> Source document:
_ _ _ _ _ _ _

Russian forensic oratory started to develop rapidly after the Judicial Reform of 1864. According to Anatoly Koni, a prominent lawyer and contemporary of the reform, the changes that started in 1861 with the abolition of serfdom could not but affect the court system - "a sorrowful monument of injustice and lawlessness" [Koni 1914: 2]. In 1864 emerged the so-called "judicial republic" [Kazantsev 1991] - the system of jury courts and the profession of an attorney (attorneys were supposed to make pleadings in court adversarial] [Vas'kovskii 1893: 216]. These events became the turning point in the life of Russian society. The judicial orators immediately became significant public figures, and their position remained the same up to the moment the Bolsheviks came to power.
Finding themselves in the position of pioneers, first forensic orators relied on the experience of Western rhetoric, mainly French. In the second half of the 19th c., especially in the 1860-1870s, speeches of French attorneys were published in newspapers, journals, and anthologies [Chalkhush'yan 1891: 5]. But even the greater impact on orators was made by Russian literary realism. By that time, literature and literary criticism had become the main, if not the only, arena of public dialogue. As for Russian culture in general, that time is traditionally characterized as a period of literature-centrism. The 19th c. also witnessed
a great boom in journal literary criticism [Kondakov 2008], which had supposedly become one of the stimuli for the reflection, necessary for the development of polemical forms of rhetoric. Many forensic orators published their works in literary journals and, as acknowledged by contemporaries, managed to "take an honourable place in the cultural life of society" [Vas'kovskii 1893: 336].
When portraying defendants and victims, forensic orators used the favourite devices of Russian writers: psychologism, representation of personality in its development, detailed description of milieu (environment). Some court speeches contained references to the works by Alexander Pushkin, Nikolai Gogol, Ivan Goncharov, and Fyodor Dostoevsky.

_ _ _ _ _ _ _

> Given material:
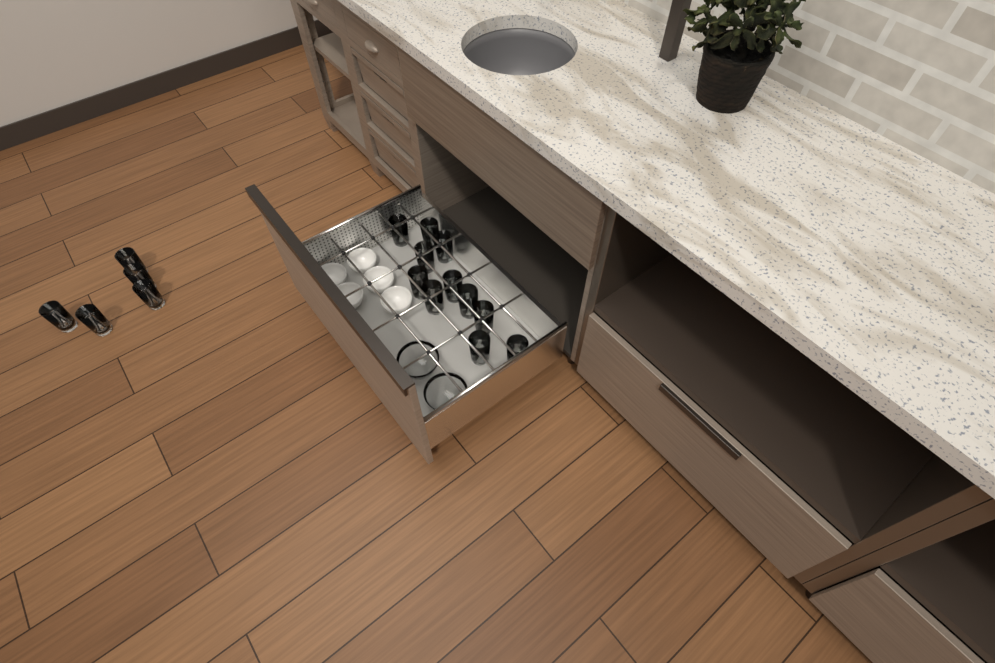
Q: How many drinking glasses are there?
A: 16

_ _ _ _ _ _ _

> Directive 1: Return the part of the text on Russian forensic oratory that begins at the words "Russian forensic oratory" and ends after "came to power.", copying it word for word.
> Directive 2: Resume the text on Russian forensic oratory, writing on from its last sentence.

> Task output 1:
Russian forensic oratory started to develop rapidly after the Judicial Reform of 1864. According to Anatoly Koni, a prominent lawyer and contemporary of the reform, the changes that started in 1861 with the abolition of serfdom could not but affect the court system - "a sorrowful monument of injustice and lawlessness" [Koni 1914: 2]. In 1864 emerged the so-called "judicial republic" [Kazantsev 1991] - the system of jury courts and the profession of an attorney (attorneys were supposed to make pleadings in court adversarial] [Vas'kovskii 1893: 216]. These events became the turning point in the life of Russian society. The judicial orators immediately became significant public figures, and their position remained the same up to the moment the Bolsheviks came to power.

> Task output 2:
But the love of Russian forensic orators for literature was an unrequited one. Such writers as Leo Tolstoy and Fyodor Dostoevsky met the new civil institution with considerable mistrust, as they viewed it as a vicious phenomenon able to damage morality and lead to the oblivion of human.
L. Tolstoy was very negative about jury courts and the judiciary system in general. He perceived them as a form of "resistance to evil" and violation of the Commandment "Do not judge, and you will not be judges" [Tolstoi 1957]. It is a known fact that in 1866 L. Tolstoy delivered a speech in the defence of common soldier Vasily Shabunin. The speech had no success, and the defendant was sentenced to be shot. At the end of life, in his correspondence with Pavel Biryukov, Tolstoy expressed his deep regret about citing "some stupid words written by somebody else called laws" [Biryukov 1921: 111].
The theme of court and trial is a central theme of Tolstoy's novel Resurrection. The way Tolstoy arranges the narration reveals that the hearings are held en passant. The description of the trial is frequently interrupted by the passages about the thoughts and feelings of the trial participants. The officials are focused on their problems: the judge wants the hearing to end as soon as possible, so he could have a smoke and dine. The jury judge superficially. They feel their mission to be a burden, though, as Tolstoy writes, "their faces all had a certain look of satisfaction at the prospect of fulfilling a public duty" [Tolstoi 1900: 30]. The decision on human's destiny turns into a tiresome duty, one desperately wants to fulfil as quickly as possible. In the description of the hearings, Tolstoy uses his favourite technique of defamiliarization (ostranenie] to repudiate the institution. The term ostranenie was first introduced by Victor Shklovsky [Shklovskii 1929]. For Shklovsky, it was a literary technique: taken out of familiar context, a word unleashes its aesthetic potential. But for Tolstoy, it was a rhetorical technique that allowed to appeal to common sense and make a naive reader perceive an event with elements of the convention (e.g. a court trial, a church service, a theatrical performance or an attack with a banner] as something strange.
F. Dostoevsky closely followed the progress of the Judicial Reform of 1864. Even though he was sometimes satisfied with sentences [Dostoevskaya 2015: 168], his attitude to jury courts was negative. From the viewpoint of Dosto-
evsky, acquittals and speeches of attorneys poured the "disbelief in the people's truth, in God's truth" into peoples' souls and deprived the defendants of the opportunity to expiate the crime with suffering [Dostoevskii 1980: 19]. In fact, both Tolstoy and Dostoevsky viewed courts the same way as Russian folklore did. The folklore stored the memory of times when common people could not influence the outcome of the court hearings. Compare it with the following: "Both the motives and the form of Dostoevsky's reproaches are at the same level as critical statements traditionally made against attorneys" [Gol'den-veizer 2016: 61].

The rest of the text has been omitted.